Other factors believed to be protective but not yet clearly established include non-steroidal anti-inflammatory agents like aspirin, ibuprofen, and naproxen; post-menopausal estrogen supplementation; and antioxidants such as vitamins C and E. Physicians frequently suggest treatment with these agents to their patients for other reasons (e.g., estrogen supplements to prevent osteoporosis, or aspirin to prevent a second heard attack), and their possible protective effect against AD, while insufficient on its own to justify their use, may properly be included when weighing the risks and benefits of these medications.
Future directions
Studies are under way to more fully characterize environmental risk and
protective factors and their interaction with ApoE, but, for now, only family
history of longevity and of AD carry appreciable predictive value. Other
studies are attempting to better characterize the risk due to ApoE, and
its impact at different ages. Still others are trying to identify additional
genes involved in the development of AD, especially the more common late-onset
form, and to understand how the various genes involved might lead singly
or in concert to the development of the disease. It is hoped that such understanding
will lead to better treatments and preventive interventions for the disease.
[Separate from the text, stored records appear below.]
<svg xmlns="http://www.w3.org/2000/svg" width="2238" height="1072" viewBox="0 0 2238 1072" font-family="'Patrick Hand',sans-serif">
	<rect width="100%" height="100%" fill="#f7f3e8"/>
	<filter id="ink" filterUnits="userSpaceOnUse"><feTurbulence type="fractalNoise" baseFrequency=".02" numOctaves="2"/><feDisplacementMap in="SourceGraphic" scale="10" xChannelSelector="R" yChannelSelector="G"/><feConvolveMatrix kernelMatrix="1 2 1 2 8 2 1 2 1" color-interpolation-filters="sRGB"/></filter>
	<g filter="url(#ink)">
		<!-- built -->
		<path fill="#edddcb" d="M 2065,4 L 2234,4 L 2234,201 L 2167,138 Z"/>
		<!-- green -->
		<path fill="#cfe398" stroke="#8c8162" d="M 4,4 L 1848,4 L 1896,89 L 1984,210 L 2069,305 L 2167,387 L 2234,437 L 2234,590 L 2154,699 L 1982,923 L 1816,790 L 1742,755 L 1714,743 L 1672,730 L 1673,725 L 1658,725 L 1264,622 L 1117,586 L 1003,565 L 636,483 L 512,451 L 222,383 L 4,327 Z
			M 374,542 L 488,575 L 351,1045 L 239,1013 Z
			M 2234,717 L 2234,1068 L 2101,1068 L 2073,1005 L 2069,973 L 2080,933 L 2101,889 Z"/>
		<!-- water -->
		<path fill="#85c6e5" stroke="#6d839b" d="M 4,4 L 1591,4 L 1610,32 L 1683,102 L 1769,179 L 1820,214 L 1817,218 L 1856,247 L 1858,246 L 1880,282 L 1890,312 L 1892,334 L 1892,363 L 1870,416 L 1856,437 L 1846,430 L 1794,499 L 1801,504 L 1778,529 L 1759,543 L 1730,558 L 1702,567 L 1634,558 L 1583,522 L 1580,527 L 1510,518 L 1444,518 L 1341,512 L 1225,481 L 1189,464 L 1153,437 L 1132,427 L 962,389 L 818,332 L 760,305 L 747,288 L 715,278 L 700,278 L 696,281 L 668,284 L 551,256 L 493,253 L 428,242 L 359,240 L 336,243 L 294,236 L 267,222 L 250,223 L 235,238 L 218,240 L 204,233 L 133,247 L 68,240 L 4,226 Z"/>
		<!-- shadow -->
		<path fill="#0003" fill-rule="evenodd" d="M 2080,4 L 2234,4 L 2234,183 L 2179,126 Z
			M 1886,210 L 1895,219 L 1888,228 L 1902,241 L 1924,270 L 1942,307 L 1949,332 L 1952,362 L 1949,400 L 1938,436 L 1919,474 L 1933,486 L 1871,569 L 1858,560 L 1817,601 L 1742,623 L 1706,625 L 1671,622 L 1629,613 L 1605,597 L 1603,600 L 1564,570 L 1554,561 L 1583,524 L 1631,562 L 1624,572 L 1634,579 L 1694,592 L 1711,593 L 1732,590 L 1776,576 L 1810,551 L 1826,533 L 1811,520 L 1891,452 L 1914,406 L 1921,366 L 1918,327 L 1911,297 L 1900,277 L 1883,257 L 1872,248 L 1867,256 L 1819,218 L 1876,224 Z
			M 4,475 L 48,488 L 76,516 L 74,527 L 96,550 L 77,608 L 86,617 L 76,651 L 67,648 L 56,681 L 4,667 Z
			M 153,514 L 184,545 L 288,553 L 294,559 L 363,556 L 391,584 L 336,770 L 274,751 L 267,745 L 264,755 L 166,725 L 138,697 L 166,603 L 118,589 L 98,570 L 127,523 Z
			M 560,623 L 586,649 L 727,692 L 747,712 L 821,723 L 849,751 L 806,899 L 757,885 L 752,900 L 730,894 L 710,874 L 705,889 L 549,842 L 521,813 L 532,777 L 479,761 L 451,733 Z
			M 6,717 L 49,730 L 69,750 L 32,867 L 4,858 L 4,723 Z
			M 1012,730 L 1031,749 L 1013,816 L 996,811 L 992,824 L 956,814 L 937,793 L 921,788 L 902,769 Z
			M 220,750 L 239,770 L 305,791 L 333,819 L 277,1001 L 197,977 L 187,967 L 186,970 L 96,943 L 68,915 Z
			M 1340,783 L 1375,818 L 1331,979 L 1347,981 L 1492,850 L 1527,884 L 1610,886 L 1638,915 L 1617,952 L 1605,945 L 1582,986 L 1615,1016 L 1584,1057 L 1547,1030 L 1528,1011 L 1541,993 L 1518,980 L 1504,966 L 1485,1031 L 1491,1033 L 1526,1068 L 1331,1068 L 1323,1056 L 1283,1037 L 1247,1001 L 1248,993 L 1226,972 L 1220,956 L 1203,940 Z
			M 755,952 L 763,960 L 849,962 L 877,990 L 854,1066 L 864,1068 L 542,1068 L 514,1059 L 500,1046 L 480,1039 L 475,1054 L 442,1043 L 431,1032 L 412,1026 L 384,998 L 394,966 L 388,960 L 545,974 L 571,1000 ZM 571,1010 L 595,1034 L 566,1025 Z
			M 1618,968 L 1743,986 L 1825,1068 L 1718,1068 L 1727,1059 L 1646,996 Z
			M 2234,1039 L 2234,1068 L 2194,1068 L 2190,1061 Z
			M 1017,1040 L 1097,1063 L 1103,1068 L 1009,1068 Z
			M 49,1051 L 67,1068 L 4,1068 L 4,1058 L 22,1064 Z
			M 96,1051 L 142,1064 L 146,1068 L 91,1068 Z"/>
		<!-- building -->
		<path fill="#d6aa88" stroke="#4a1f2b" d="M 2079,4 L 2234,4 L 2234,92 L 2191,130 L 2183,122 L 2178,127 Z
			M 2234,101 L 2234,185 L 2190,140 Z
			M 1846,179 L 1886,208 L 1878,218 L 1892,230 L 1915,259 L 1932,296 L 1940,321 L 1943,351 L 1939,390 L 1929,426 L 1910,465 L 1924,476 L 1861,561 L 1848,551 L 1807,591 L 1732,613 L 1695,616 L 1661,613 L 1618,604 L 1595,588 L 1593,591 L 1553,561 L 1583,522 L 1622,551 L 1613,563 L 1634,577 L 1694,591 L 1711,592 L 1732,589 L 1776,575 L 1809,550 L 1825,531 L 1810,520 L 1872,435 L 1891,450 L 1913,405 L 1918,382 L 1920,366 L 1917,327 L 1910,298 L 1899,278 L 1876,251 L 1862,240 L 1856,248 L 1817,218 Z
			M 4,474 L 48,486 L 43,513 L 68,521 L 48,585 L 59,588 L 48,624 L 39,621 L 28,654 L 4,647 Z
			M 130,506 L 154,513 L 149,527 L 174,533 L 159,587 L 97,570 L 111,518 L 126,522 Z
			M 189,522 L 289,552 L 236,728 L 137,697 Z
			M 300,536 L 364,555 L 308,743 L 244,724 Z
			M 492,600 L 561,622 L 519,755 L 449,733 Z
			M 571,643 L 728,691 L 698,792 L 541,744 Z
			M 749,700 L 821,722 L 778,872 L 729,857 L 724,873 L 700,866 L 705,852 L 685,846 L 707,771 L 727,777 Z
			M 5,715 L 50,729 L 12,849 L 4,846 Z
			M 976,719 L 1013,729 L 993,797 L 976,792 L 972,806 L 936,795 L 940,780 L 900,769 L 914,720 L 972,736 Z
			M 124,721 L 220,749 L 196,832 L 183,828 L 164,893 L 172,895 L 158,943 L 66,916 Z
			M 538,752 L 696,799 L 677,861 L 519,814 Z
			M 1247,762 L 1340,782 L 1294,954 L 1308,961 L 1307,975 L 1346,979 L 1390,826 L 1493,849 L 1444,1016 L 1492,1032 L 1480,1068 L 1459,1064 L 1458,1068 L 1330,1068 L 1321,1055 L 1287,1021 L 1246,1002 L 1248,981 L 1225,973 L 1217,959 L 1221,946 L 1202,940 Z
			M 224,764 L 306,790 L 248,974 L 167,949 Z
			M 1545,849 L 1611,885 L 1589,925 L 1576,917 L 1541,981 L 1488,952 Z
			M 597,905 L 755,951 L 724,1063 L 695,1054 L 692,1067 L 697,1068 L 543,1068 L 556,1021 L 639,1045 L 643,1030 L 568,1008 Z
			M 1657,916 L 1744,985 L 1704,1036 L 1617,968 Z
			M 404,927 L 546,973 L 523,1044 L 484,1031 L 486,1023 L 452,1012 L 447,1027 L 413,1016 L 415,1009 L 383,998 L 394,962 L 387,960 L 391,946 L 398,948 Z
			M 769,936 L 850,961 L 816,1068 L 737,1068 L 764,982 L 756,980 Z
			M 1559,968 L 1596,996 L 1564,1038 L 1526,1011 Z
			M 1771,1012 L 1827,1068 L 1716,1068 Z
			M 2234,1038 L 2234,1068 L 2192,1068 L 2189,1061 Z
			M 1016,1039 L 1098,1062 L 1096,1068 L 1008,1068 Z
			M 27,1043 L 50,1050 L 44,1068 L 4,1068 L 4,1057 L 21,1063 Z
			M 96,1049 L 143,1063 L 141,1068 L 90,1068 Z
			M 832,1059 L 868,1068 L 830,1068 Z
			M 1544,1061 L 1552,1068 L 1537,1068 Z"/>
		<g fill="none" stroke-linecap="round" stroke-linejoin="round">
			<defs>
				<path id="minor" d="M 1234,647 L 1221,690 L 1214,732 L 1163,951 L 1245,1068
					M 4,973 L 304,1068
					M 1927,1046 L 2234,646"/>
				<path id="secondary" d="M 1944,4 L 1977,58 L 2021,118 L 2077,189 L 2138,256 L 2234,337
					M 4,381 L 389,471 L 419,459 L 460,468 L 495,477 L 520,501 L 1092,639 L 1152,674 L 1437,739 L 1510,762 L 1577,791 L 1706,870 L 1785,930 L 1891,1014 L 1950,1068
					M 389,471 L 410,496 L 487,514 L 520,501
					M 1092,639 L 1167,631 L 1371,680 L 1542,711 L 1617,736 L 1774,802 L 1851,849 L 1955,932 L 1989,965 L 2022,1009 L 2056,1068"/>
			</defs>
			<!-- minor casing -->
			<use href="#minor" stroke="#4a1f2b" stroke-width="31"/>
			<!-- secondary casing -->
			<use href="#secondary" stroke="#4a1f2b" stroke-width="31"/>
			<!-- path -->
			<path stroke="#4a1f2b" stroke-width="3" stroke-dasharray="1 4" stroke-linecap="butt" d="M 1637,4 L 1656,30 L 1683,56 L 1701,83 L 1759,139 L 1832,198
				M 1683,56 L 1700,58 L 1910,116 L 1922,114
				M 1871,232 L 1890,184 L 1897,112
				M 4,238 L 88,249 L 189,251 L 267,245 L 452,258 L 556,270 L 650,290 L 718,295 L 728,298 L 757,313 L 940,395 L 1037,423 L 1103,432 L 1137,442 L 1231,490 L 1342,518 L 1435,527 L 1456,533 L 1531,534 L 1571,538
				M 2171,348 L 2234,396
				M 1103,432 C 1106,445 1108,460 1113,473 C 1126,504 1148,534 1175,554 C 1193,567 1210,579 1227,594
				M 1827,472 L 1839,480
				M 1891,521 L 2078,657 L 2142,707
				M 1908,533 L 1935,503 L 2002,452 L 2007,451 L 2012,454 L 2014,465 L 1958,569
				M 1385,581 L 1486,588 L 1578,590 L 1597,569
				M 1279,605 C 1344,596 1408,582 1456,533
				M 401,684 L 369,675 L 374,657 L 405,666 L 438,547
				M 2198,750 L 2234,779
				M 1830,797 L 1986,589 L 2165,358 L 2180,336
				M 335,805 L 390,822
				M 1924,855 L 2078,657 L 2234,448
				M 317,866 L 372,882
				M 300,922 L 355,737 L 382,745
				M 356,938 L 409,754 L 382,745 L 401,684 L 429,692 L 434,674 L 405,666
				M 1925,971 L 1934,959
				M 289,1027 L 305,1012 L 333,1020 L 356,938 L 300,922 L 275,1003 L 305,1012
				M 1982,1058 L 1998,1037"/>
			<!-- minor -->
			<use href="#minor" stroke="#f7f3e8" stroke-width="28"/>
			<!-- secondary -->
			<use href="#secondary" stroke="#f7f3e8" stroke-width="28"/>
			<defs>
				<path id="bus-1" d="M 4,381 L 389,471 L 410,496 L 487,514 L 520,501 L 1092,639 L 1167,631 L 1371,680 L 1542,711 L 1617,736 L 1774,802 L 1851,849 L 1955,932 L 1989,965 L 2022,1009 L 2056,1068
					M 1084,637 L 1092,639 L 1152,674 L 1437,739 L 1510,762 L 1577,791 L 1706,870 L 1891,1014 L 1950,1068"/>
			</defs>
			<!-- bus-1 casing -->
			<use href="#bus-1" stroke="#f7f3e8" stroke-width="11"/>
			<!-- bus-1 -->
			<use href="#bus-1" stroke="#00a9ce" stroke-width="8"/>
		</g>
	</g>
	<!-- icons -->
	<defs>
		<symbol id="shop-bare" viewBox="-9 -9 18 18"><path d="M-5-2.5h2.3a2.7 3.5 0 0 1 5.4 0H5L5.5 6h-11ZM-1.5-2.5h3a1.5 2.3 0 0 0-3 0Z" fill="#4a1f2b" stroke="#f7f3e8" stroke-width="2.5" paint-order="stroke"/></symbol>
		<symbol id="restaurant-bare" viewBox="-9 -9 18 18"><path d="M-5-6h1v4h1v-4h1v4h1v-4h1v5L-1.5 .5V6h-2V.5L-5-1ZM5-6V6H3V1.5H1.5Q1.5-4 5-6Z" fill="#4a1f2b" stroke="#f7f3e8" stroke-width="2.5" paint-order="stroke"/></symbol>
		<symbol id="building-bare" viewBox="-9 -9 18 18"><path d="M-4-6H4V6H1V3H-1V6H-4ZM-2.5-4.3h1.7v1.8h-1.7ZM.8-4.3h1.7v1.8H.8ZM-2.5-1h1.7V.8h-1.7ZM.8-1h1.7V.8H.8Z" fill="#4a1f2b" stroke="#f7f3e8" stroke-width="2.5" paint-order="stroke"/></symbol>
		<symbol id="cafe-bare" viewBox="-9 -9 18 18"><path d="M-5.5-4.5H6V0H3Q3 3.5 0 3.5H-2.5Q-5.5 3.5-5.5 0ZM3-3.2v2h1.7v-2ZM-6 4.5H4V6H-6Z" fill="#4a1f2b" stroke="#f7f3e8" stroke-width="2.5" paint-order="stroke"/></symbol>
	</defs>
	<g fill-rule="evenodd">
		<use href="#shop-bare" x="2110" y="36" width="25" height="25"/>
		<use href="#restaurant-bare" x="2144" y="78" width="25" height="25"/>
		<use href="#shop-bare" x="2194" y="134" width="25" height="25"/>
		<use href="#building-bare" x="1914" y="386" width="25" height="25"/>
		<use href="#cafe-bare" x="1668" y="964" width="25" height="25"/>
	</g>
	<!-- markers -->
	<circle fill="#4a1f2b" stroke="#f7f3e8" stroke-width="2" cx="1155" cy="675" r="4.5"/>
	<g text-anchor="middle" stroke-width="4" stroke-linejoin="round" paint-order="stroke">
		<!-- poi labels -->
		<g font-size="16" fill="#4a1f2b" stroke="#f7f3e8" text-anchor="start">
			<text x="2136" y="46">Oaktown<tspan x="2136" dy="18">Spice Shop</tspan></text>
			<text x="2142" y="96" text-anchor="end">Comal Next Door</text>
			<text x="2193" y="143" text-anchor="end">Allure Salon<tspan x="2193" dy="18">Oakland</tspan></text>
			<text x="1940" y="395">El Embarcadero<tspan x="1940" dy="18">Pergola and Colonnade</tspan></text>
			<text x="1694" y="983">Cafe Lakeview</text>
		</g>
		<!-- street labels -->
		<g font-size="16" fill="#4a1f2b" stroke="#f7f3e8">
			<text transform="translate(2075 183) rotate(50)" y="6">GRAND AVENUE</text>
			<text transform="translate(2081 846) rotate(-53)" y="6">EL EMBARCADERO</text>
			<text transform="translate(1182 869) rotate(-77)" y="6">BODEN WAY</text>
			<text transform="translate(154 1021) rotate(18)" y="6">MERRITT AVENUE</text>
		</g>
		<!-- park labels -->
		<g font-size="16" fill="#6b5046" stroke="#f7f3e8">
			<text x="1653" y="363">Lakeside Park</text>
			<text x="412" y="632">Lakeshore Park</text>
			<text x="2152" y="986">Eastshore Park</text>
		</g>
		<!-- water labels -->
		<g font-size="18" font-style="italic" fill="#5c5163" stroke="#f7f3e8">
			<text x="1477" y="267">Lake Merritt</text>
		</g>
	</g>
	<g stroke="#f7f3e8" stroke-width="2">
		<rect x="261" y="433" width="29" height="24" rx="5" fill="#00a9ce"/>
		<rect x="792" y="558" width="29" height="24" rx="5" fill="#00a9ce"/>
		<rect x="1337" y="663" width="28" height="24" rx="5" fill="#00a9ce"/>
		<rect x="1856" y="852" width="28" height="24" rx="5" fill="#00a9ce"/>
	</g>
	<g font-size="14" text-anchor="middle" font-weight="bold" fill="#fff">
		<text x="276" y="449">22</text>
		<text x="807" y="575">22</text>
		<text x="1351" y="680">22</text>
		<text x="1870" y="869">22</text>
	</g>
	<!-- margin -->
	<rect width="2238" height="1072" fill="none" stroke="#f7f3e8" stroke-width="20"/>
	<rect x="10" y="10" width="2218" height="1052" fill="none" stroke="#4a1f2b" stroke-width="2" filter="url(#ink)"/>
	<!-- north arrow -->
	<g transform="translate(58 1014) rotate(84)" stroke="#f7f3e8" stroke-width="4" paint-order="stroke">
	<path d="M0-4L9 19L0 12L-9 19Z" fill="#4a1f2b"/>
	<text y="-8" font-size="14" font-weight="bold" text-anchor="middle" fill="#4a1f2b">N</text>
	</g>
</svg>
The pace of discoveries in AD genetics is sufficiently rapid that these benefits may appear within the foreseeable future. However, other more troubling consequences may emerge as well. The possibility of genetic testing is of particular concern. A test for ApoE-4, for example, is the subject of fairly aggressive marketing, despite the caution urged by the scientific community. Similar issues have arisen around other common diseases of late life, notably breast and colon cancer, in which genes appear to play a major, but not deterministic, role.
As we learn more about the role of genes and other factors in these and other illnesses, we must also try to learn more about the needs of people like Ms. W. Ms. W was grateful to learn so much about the genetics of AD and satisfied that an ApoE test would not be very helpful in understanding her risk. But what kind of information would be helpful in relieving her anxiety or at least in planning for her future? And what else would she like to see emerge from research into the genetics of AD? A broader understanding of the needs and hopes of people like Ms. W. will help to inform - and inspire - our efforts to understand, predict, treat, cure, and prevent AD and other genetically complex diseases in the coming decades. *
Dr. Blacker is Assistant Professor of Psychiatry at Harvard Medical School and Massachusetts General Hospital, and Assistant Professor of Epidemiology, Harvard School of Public Health.